Agora que chegamos a bom porto e desembarcamos ao comando da Dra. Nise, cada um irá seguir sua viagem pessoal, iremos nos separar e despeço-me com uma nota de agradecimento a Dra. Nise da Silveira:

 “ - Estimada Dra. Nise, muito temos de reconhecer na sua atitude desbravadora da mente humana, na sua forma de lidar emocionalmente com as pessoas, na sua conceção da psicopatologia como modos de ser, no estabelecimento afetivo e na livre expressão artística que marcam sua obra.

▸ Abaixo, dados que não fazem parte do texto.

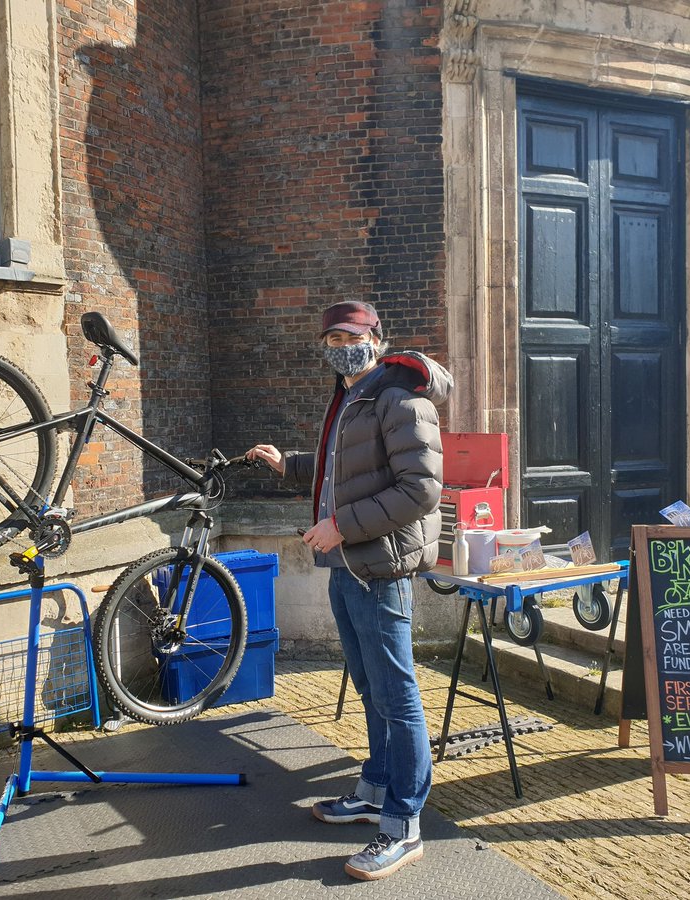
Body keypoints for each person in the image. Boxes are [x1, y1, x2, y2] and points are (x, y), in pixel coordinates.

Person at [246, 300, 452, 881]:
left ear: (376, 337)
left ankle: (404, 825)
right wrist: (288, 464)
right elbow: (346, 468)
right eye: (331, 337)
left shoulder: (399, 397)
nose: (339, 344)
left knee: (398, 694)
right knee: (369, 686)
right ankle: (374, 791)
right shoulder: (352, 396)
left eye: (350, 334)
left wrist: (341, 525)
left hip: (378, 566)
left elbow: (420, 490)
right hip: (346, 566)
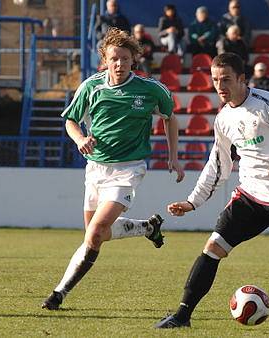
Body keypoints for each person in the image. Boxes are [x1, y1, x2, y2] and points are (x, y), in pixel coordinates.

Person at [154, 52, 269, 329]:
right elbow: (218, 165)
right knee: (213, 247)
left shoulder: (268, 104)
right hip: (250, 198)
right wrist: (193, 202)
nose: (219, 86)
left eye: (226, 79)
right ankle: (182, 316)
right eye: (215, 80)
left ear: (242, 78)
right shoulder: (224, 118)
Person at [41, 28, 185, 311]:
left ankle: (59, 293)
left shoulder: (151, 89)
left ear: (134, 60)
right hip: (95, 168)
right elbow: (70, 120)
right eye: (113, 59)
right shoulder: (91, 87)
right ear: (105, 61)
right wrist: (81, 138)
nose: (119, 64)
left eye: (124, 59)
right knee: (96, 233)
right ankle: (148, 227)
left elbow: (170, 118)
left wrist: (174, 157)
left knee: (94, 234)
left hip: (129, 169)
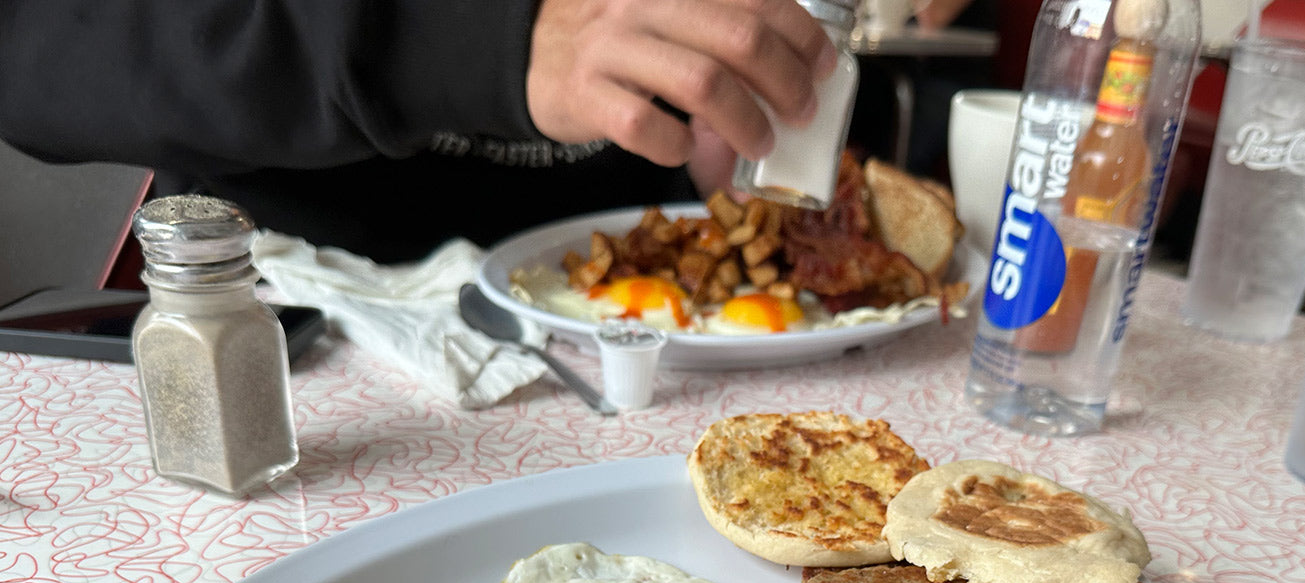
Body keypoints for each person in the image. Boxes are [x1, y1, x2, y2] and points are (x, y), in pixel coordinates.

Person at [0, 0, 836, 262]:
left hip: (650, 302)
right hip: (304, 329)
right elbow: (37, 47)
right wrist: (483, 44)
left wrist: (721, 101)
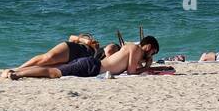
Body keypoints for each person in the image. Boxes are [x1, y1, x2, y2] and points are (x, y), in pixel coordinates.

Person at [9, 36, 159, 79]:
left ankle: (20, 71)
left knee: (52, 69)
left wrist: (142, 63)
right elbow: (132, 71)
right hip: (91, 67)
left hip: (90, 64)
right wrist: (146, 67)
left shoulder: (130, 47)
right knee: (53, 72)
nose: (151, 55)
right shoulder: (135, 49)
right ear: (150, 48)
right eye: (153, 53)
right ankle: (17, 73)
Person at [15, 34, 102, 71]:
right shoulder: (83, 42)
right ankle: (18, 69)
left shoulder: (96, 52)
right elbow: (71, 37)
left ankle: (20, 71)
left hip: (72, 60)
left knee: (44, 65)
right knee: (47, 58)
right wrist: (85, 40)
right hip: (71, 49)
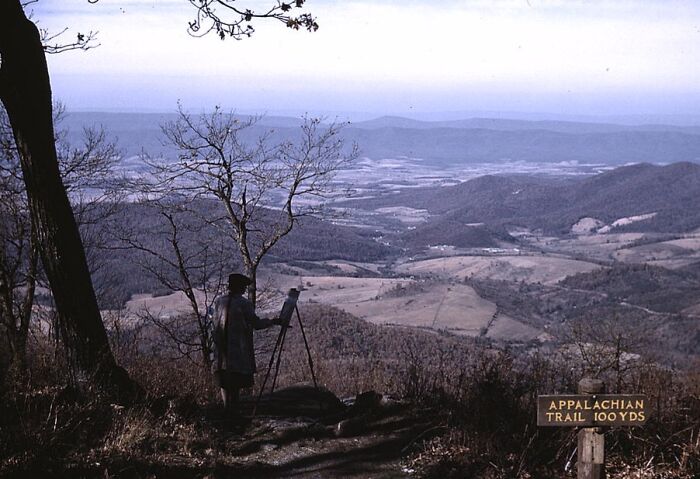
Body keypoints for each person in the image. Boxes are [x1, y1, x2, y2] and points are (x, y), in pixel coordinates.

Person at [211, 273, 281, 418]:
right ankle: (233, 414)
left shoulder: (219, 302)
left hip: (220, 353)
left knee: (224, 382)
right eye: (243, 286)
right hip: (237, 352)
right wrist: (272, 321)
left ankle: (226, 411)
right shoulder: (244, 304)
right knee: (235, 384)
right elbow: (256, 324)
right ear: (239, 287)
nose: (245, 289)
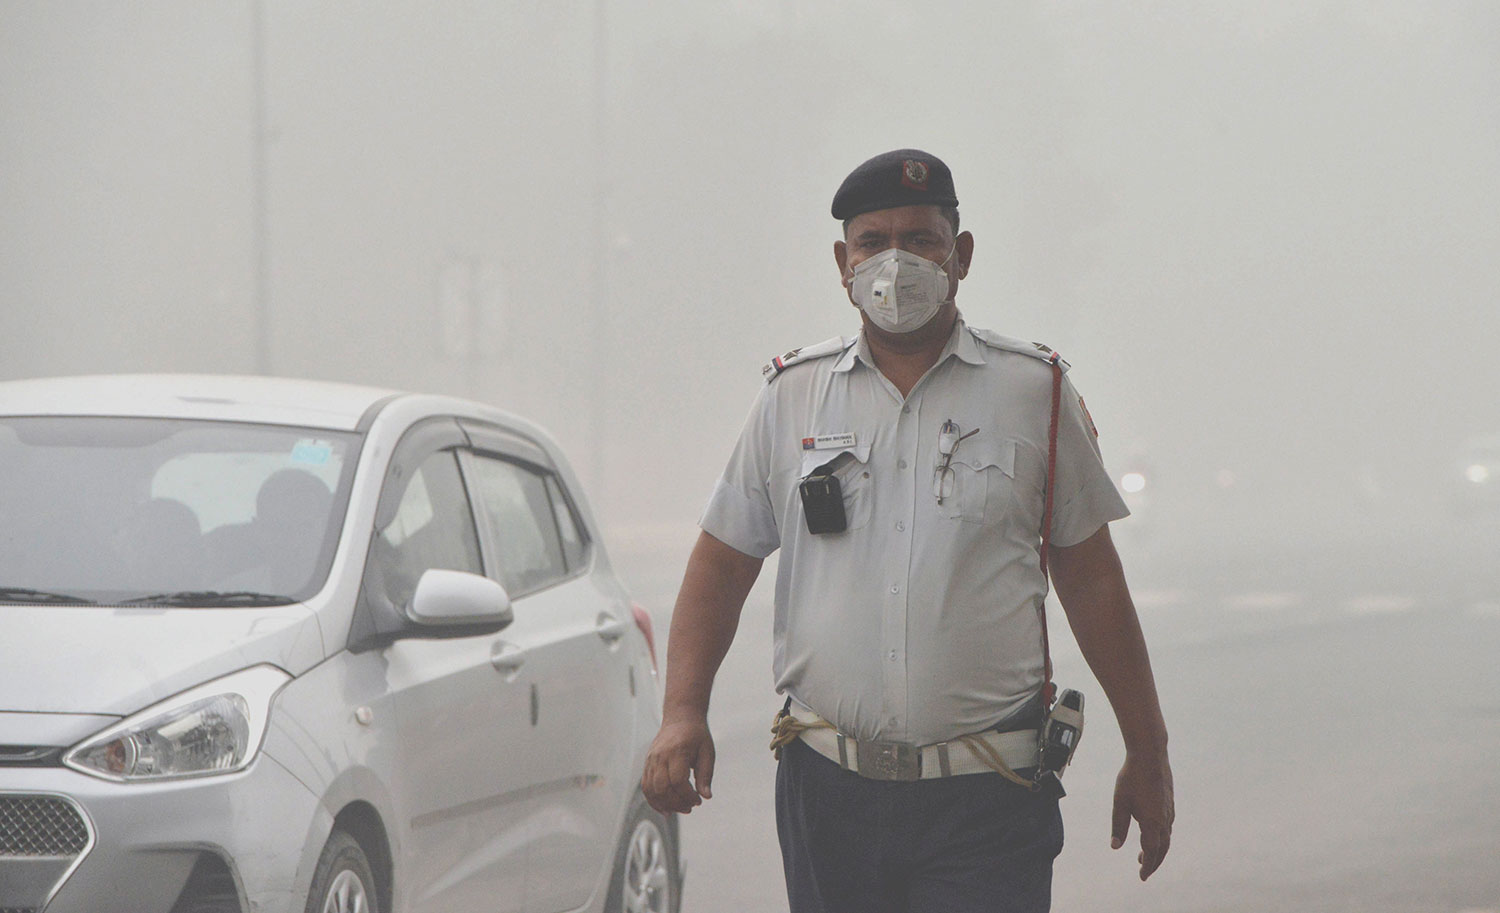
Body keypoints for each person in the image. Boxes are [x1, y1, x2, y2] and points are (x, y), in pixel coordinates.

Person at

Muito temos de aprender com sua viagem profissional e pessoal, você sempre se colocou na atitude de aprendiz, não dogmática e perseverante como pesquisadora incansável. Ousou navegar por mares que a levariam a pisar um novo continente, cuja inovação permitiu abrir o caminho de expressão da criatividade, da emoção e da imaginação. Invés de repetir o padrão de asilar o doente, você estimulava que restabelecessem as relações com o meio.

A meta para si não poderia ser só na remoção dos sintomas, mas ouvi-los e compreendê-los para recupera-los à comunidade. Assim o indivíduo deixava de ser o paciente para a adquirir a condição de pessoa, como você fazia questão de chamá-los, pelo nome e não pelo diagnóstico, cliente invés de paciente.

Descobriste que ao ampliar sua escuta, constatou que o doente mental dos livros não condizia com aquele que você convivia, pois a listagem de sintomas era insuficiente para captar a totalidade de um ser humano. Isso não quer dizer que a Dra. negasse os conhecimentos teóricos e práticos da psiquiatria, mas lembrava que este conhecimento não deveria enrijecer a prática terapêutica frente à pessoa. Se as duas coisas estiverem juntas, é o ideal.

Você é fantástica neste aspeto: desconstruir a cisão entre o normal e o patológico, resgatando o sujeito que está por detrás do diagnóstico. Consigo, aprendemos que nunca se deve reduzir as expressões emocionais das pessoas á exclusividade da interação verbal, a sua experiência em Engenho de Dentro demonstra que há muito mais para além da expressão verbal, pois para si, o que cura, é o estímulo a criatividade, ao fundamento de que a individuação é um processo de auto cura, autorregulação, desde que se valorize o processo de criatividade como veículo de dar forma as emoções e a produção de símbolos.

Capitã, minha capitã!





[1] Comunicação apresentada nas jornadas de Saúde Mental, Vizela, Portugal.  A finalidade deste texto é permitir a reflexão de estudos avançados em psicologia desenvolvimentista analítica na prática do psicólogo inserido no âmbito dos cuidados primários 
[2] Mestre em Psicologia Clínica e da Saúde. Especialista em Psicologia Analítica. Psicólogo clínico no Aces Alto Ave.